Privacy Policy

Introduction

Isorropia Foundation is the Island’s mental health wellbeing service, we are responsible for delivering wellbeing programmes and support to the population of the Isle of Wight

As part of the services we offer, we are required to process personal data about our staff, our service users and, in some instances, the friends or relatives of our service users and staff. “Processing” can mean collecting, recording, organising, storing, sharing or destroying data.

We are committed to being transparent about why we need your personal data and what we do with it. This information is set out in this privacy notice. It also explains your rights when it comes to your data.

If you have any concerns or questions please contact us:
Isorropia Foundation CIC
7 High Street
Newport
Isle of Wight
PO30 1SS

For more information, please refer to the website: https://isorropia.uk/

Isorropia Foundation aims to provide you with the highest quality of wellbeing support. To do this we must keep records about you, your mental health and wellbeing and the support we have provided, or plan to provide to you.

Records are held on paper and electronically and we have a legal duty to keep these confidential, accurate and secure at all times in line with Data Protection legislation.

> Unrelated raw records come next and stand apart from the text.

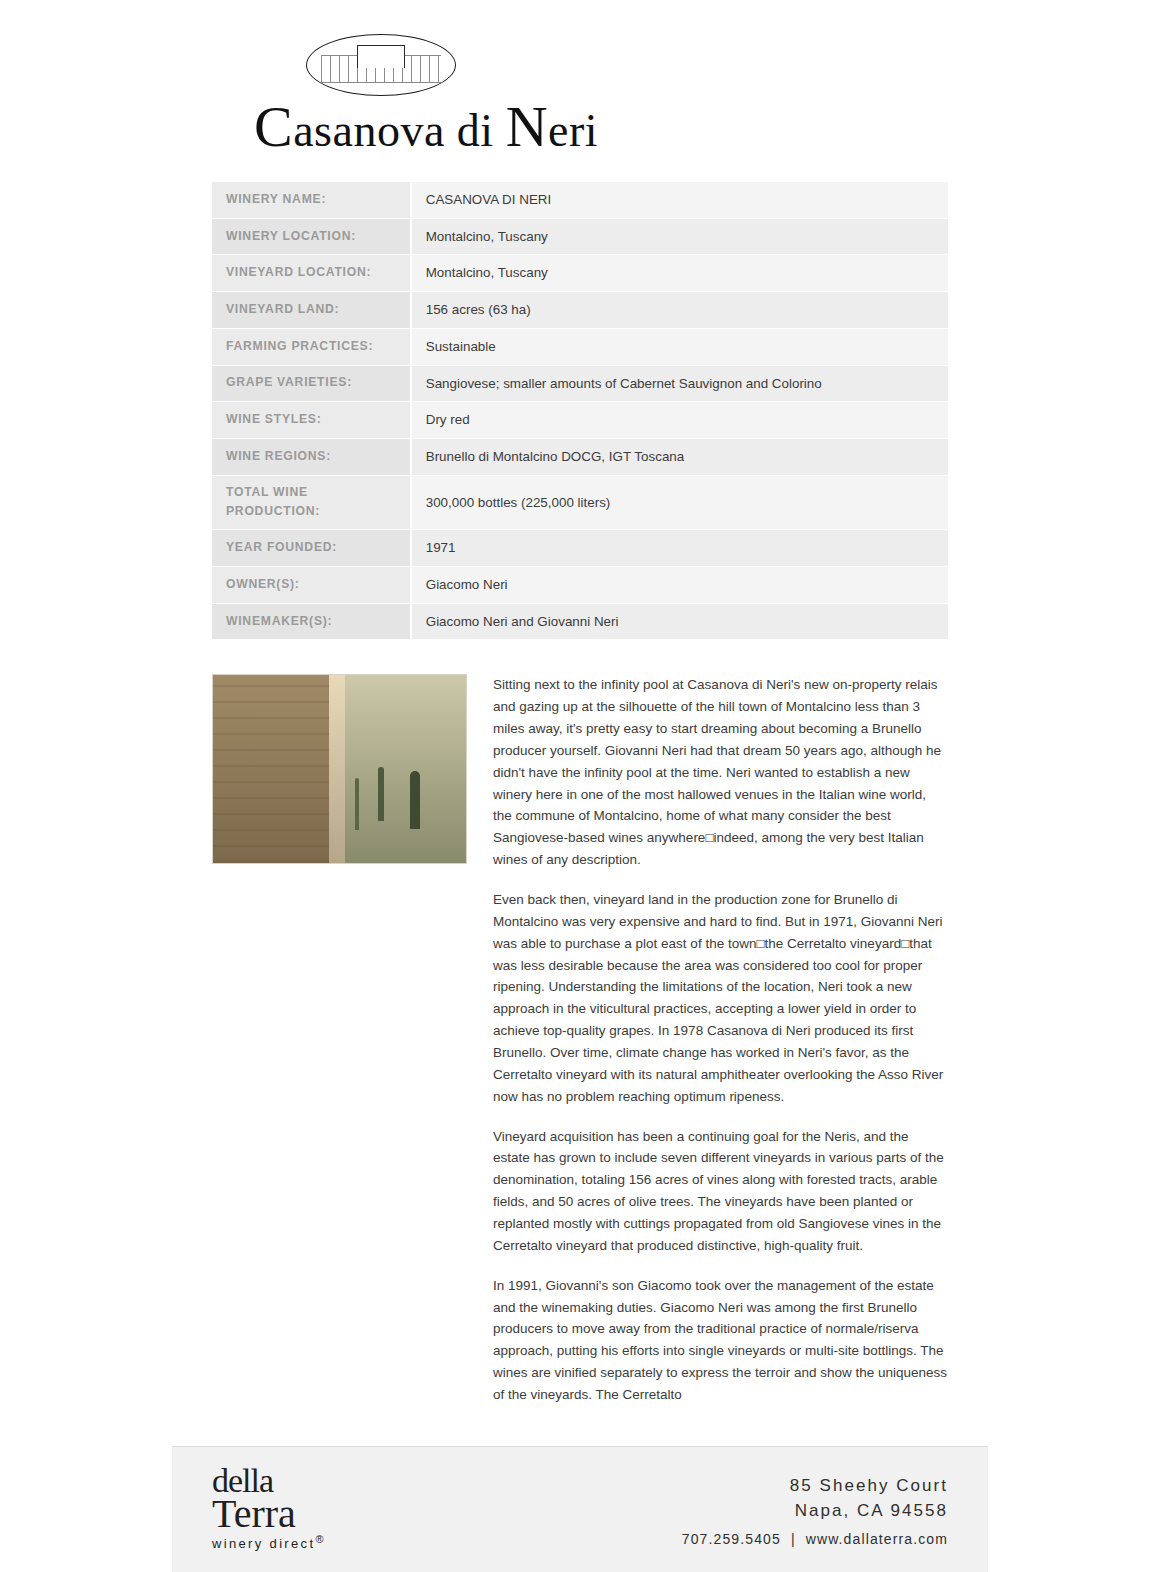Casanova di Neri
| Winery Name: | CASANOVA DI NERI |
| Winery Location: | Montalcino, Tuscany |
| Vineyard Location: | Montalcino, Tuscany |
| Vineyard Land: | 156 acres (63 ha) |
| Farming Practices: | Sustainable |
| Grape Varieties: | Sangiovese; smaller amounts of Cabernet Sauvignon and Colorino |
| Wine Styles: | Dry red |
| Wine Regions: | Brunello di Montalcino DOCG, IGT Toscana |
| Total Wine Production: | 300,000 bottles (225,000 liters) |
| Year Founded: | 1971 |
| Owner(s): | Giacomo Neri |
| Winemaker(s): | Giacomo Neri and Giovanni Neri |
Sitting next to the infinity pool at Casanova di Neri's new on-property relais and gazing up at the silhouette of the hill town of Montalcino less than 3 miles away, it's pretty easy to start dreaming about becoming a Brunello producer yourself. Giovanni Neri had that dream 50 years ago, although he didn't have the infinity pool at the time. Neri wanted to establish a new winery here in one of the most hallowed venues in the Italian wine world, the commune of Montalcino, home of what many consider the best Sangiovese-based wines anywhere□indeed, among the very best Italian wines of any description.
Even back then, vineyard land in the production zone for Brunello di Montalcino was very expensive and hard to find. But in 1971, Giovanni Neri was able to purchase a plot east of the town□the Cerretalto vineyard□that was less desirable because the area was considered too cool for proper ripening. Understanding the limitations of the location, Neri took a new approach in the viticultural practices, accepting a lower yield in order to achieve top-quality grapes. In 1978 Casanova di Neri produced its first Brunello. Over time, climate change has worked in Neri's favor, as the Cerretalto vineyard with its natural amphitheater overlooking the Asso River now has no problem reaching optimum ripeness.
Vineyard acquisition has been a continuing goal for the Neris, and the estate has grown to include seven different vineyards in various parts of the denomination, totaling 156 acres of vines along with forested tracts, arable fields, and 50 acres of olive trees. The vineyards have been planted or replanted mostly with cuttings propagated from old Sangiovese vines in the Cerretalto vineyard that produced distinctive, high-quality fruit.
In 1991, Giovanni's son Giacomo took over the management of the estate and the winemaking duties. Giacomo Neri was among the first Brunello producers to move away from the traditional practice of normale/riserva approach, putting his efforts into single vineyards or multi-site bottlings. The wines are vinified separately to express the terroir and show the uniqueness of the vineyards. The Cerretalto
della
Terra
winery direct®
85 Sheehy Court
Napa, CA 94558
707.259.5405 | www.dallaterra.com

All our staff are trained to handle your information correctly and protect your privacy. We aim to maintain high standards, adopt best practice for our record keeping and regularly check and report on how we are doing. Your information is never collected for direct marketing purposes and is not sold on to any other third parties.

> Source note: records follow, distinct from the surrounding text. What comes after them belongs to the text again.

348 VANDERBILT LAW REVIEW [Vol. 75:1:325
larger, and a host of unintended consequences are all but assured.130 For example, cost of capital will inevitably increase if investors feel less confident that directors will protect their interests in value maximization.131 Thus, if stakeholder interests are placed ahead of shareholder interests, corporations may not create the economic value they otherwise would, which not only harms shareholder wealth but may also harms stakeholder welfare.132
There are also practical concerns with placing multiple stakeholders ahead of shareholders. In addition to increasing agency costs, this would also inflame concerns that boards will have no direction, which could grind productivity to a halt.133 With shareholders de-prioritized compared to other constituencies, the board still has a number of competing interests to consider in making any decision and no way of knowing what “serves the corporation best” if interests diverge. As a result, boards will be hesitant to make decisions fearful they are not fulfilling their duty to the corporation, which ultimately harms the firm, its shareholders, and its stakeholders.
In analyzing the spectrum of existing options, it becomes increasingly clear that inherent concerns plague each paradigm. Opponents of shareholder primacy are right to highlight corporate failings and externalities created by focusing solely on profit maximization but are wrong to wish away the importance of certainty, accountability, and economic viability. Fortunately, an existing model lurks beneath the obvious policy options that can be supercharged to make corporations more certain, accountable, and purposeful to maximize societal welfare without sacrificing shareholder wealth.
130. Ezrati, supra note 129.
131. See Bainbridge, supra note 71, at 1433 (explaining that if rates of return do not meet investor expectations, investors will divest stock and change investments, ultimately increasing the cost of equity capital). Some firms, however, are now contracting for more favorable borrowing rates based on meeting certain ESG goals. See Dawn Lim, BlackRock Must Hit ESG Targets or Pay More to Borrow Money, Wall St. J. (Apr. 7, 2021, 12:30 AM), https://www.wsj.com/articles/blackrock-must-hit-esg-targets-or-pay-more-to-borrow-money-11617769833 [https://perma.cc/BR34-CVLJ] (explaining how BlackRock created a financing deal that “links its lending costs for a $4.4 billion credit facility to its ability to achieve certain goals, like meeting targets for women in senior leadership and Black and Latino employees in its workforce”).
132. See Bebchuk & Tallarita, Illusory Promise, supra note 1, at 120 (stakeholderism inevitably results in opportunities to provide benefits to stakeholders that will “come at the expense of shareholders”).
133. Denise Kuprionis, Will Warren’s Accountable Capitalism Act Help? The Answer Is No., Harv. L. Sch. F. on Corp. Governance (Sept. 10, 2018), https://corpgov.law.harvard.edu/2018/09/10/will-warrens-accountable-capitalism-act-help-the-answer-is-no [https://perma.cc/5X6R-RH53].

Information is held for specified periods of time as set out in the Records Management Code of Practice for Health and Social Care 2021.

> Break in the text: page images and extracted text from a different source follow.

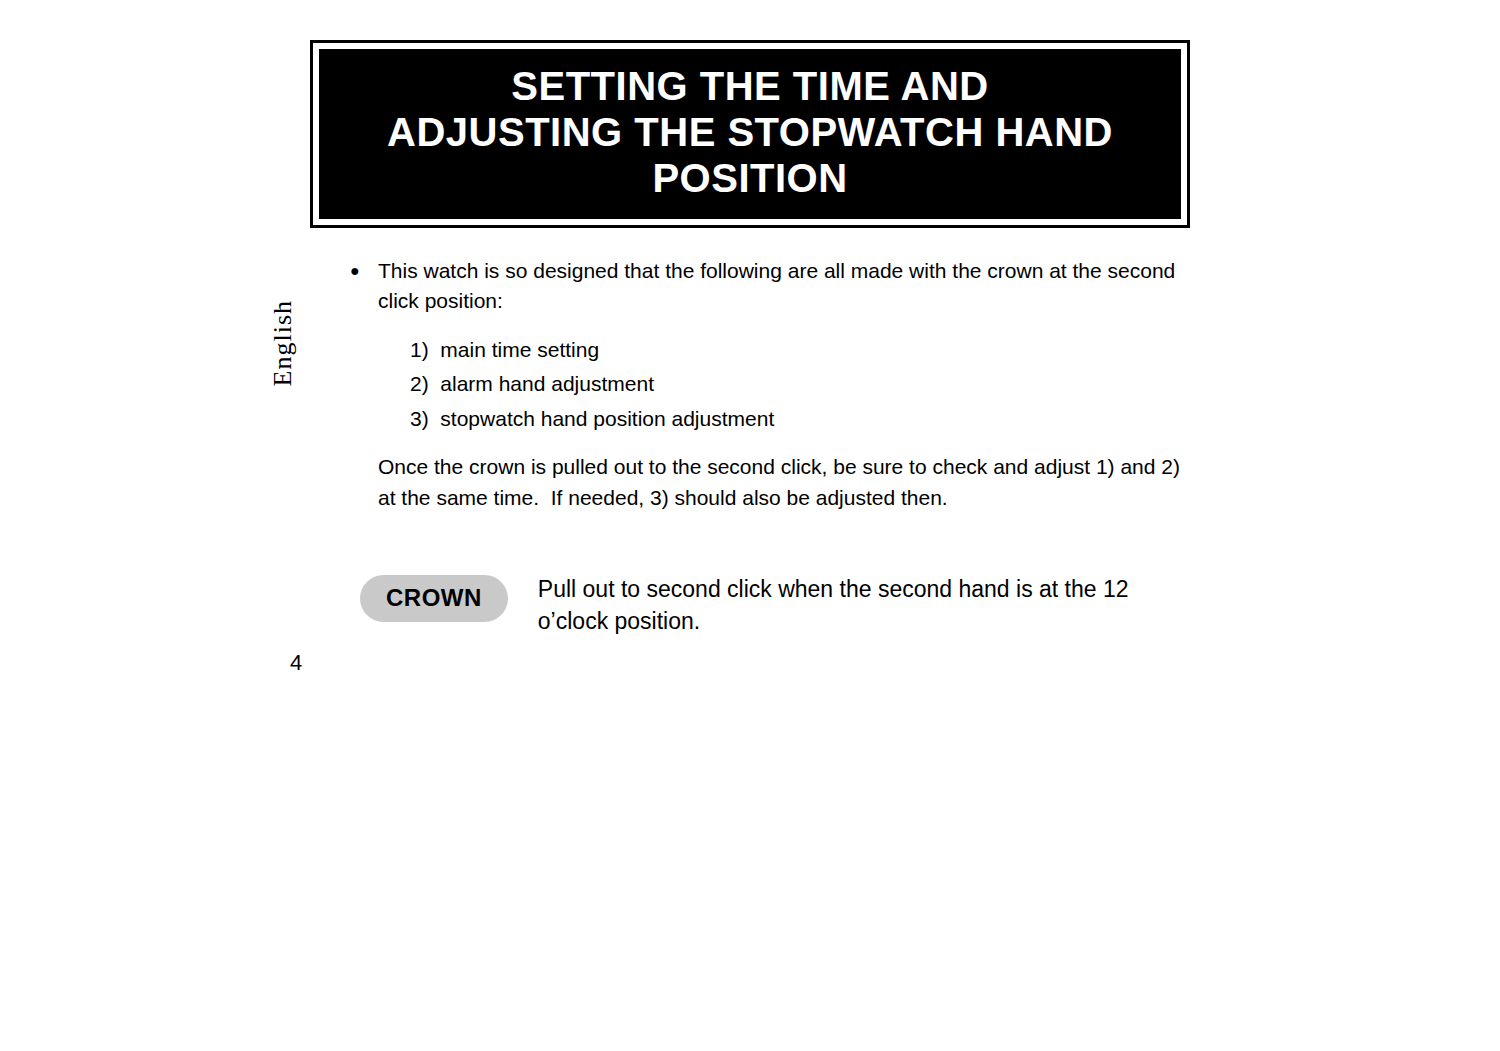English
Setting the Time and
Adjusting the Stopwatch Hand Position
This watch is so designed that the following are all made with the crown at the second click position:
1) main time setting
2) alarm hand adjustment
3) stopwatch hand position adjustment
Once the crown is pulled out to the second click, be sure to check and adjust 1) and 2) at the same time. If needed, 3) should also be adjusted then.
CROWN
Pull out to second click when the second hand is at the 12 o’clock position.
4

Our Commitment to Data Privacy and Confidentiality Issues

We are committed to protecting your privacy and will only process data in accordance with Data Protection Legislation.  This includes the General Data Protection Regulation (UK) 2021 (GDPR), the Data Protection Act (DPA) 2018, the Law Enforcement Directive (Directive (EU) 2016/680) (LED) and any applicable national legislation implementing them as amended from time to time.

The legislation requires us to process personal and special category data only if there is a legitimate basis for doing so and that any processing must be fair and lawful.

In addition, consideration will also be given to all applicable legislation concerning privacy, confidentiality, the processing and sharing of personal data including the Human Rights Act 1998, the Health and Social Care Act 2012 as amended by the Health and Social Care (Safety and Quality) Act 2015, the common law duty of confidentiality and the Privacy and Electronic Communications (EC Directive) Regulations.

Service Users

What data do we have?

So that we can provide a safe and professional service, we need to keep certain records about you. We may process the following types of data:

    • Your basic details and contact information e.g. your name, address, email, date of birth and next of kin;

We also record the following data which is classified as “special category”:

    • Health and social care data about you, which might include both your physical and mental health data.
    • We may also record data about your race, ethnic origin, sexual orientation or religion..

Why do we have this data?

We need this data so that we can provide high-quality care and support. By law, we need to have a lawful basis for processing your personal data.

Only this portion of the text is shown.